Write the letter on their behalf and have it completed by the time you ask them. When you make a request and are prepared, your success rate will increase significantly. Include bullet points for easy reading, statistics (if you have them) regarding the results that working with you has brought your client, present an offer (invitation to meet with you for a consultation, a coupon or discount, etc.) and additional information (a copy of an article authored by you or reprints of publicity received, etc.). The letter ideally should be about two pages in length.
Ask your client to sign his or her signature on a blank piece of paper, retrieve their company letterhead or personalized stationery, print the letter out and send it from the town that they're based in (if different than your own). Hand write their names on the package and mail via priority or first class mail.
Phase Two: Follow-up Letter from You
About two to three weeks later, send a letter out to the same list of prospects from you. Acknowledge the letter that your client sent out on your behalf and reiterate the points made in that letter (without being redundant if possible). You can express in more general terms what you have to offer a prospect and that your client-focus has earned you the kind of endorsement they just received. Include a fax back form (don't forget to put your fax on it) that they can send back to you for additional information. Include three other quotes from satisfied clients, and again, include an offer (discount, giveaway, coupon) and an article that you've authored or that you think your customer base would find of interest that relates to your business and would assist them as well. For instance, the sandwich shop might send a tip sheet or article on casual entertaining with a checklist of everything you need for a party of 10 or 20 people. Send it around Super Bowl time and they're likely to pick up the phone to place the order. You get the idea.

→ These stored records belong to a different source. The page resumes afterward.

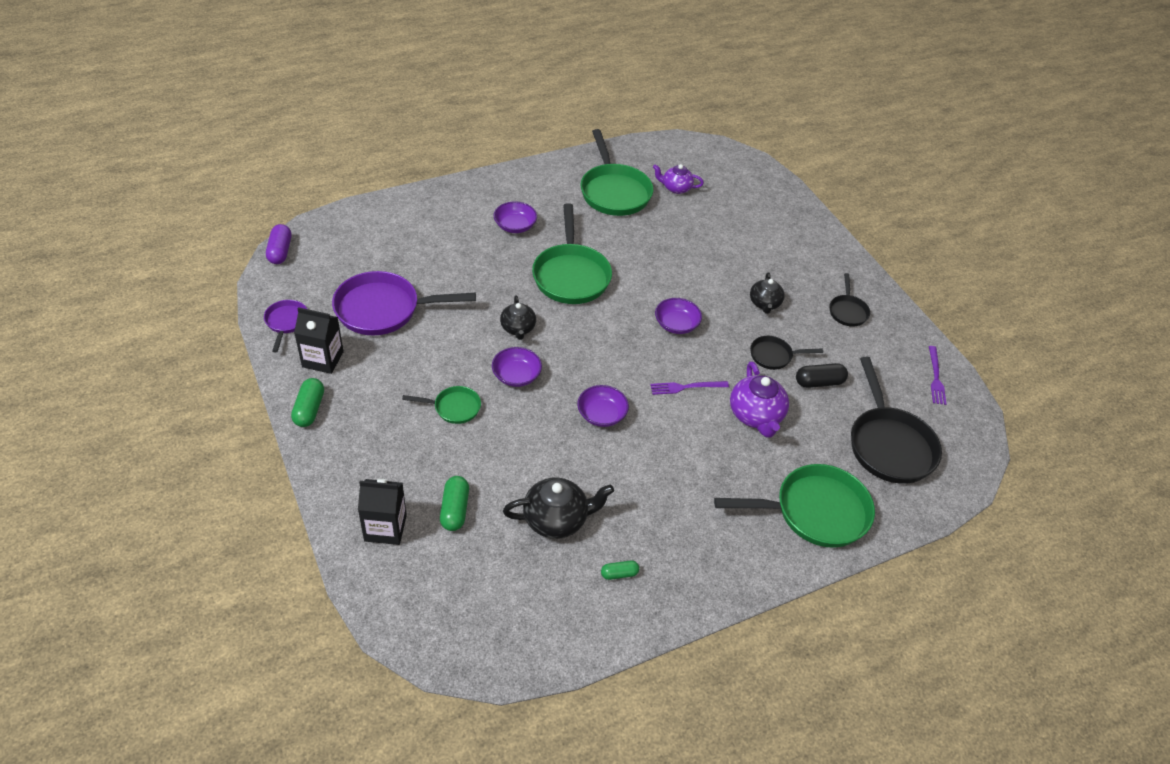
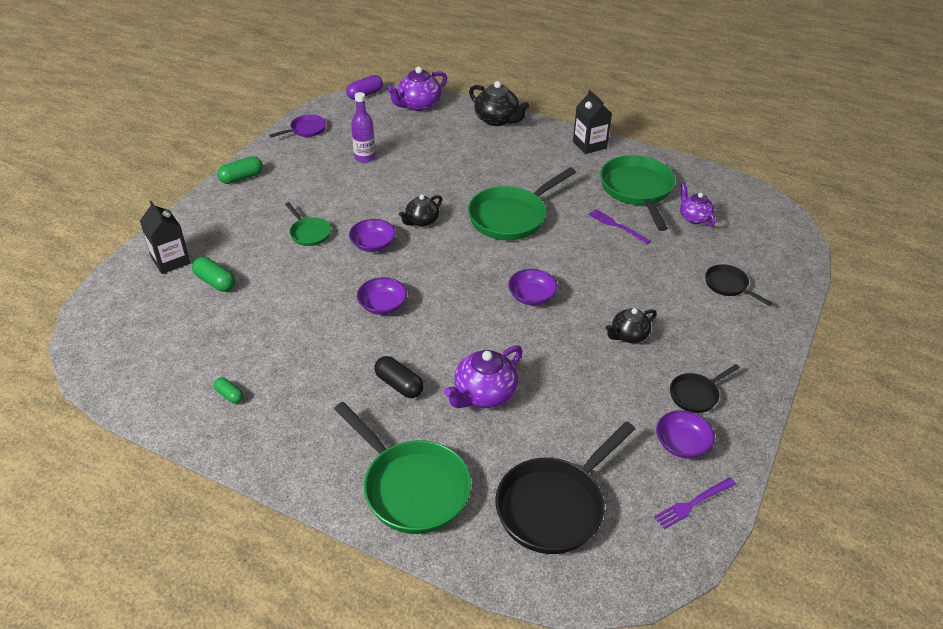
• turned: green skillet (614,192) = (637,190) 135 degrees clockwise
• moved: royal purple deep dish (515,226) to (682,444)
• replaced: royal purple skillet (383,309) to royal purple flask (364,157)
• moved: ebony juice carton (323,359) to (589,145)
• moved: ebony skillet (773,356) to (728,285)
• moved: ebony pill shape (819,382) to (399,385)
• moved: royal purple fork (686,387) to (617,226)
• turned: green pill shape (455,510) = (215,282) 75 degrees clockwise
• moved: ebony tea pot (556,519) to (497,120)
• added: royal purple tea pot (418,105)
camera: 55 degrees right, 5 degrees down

Phase Three: Grand Finale Letter from You
Update them on additional news related to your client's success in connection with your product or service. Refer back to the original letter (even send a photocopy of it to refresh their memories and be absolutely sure they receive it - you never know who might be opening their mail).
I recently asked a client of mine to assist me with an endorsement campaign and I had no idea what I'd send out with a third letter - what would possibly be new if a few weeks time. Fortunately, timing (and the seeds I had planted months before) worked in my favor and I was able to send them a recent article I had written, a reprint of an article written about me and notification of an award I had received - all building blocks to increase my credibility with my prospects. In addition, prepare them to receive information in the future such as a newsletter, etc.
We all like doing business with people who we view as being successful and having a proven track record. When they come recommended, it becomes a no-brainer to contact them if we have a need for their service. If your list is developed with time and care, all of the prospects you'll be contacting should be interested in your product or service. Endorsement marketing is one of the most cost-effective and powerful forms of marketing for any business.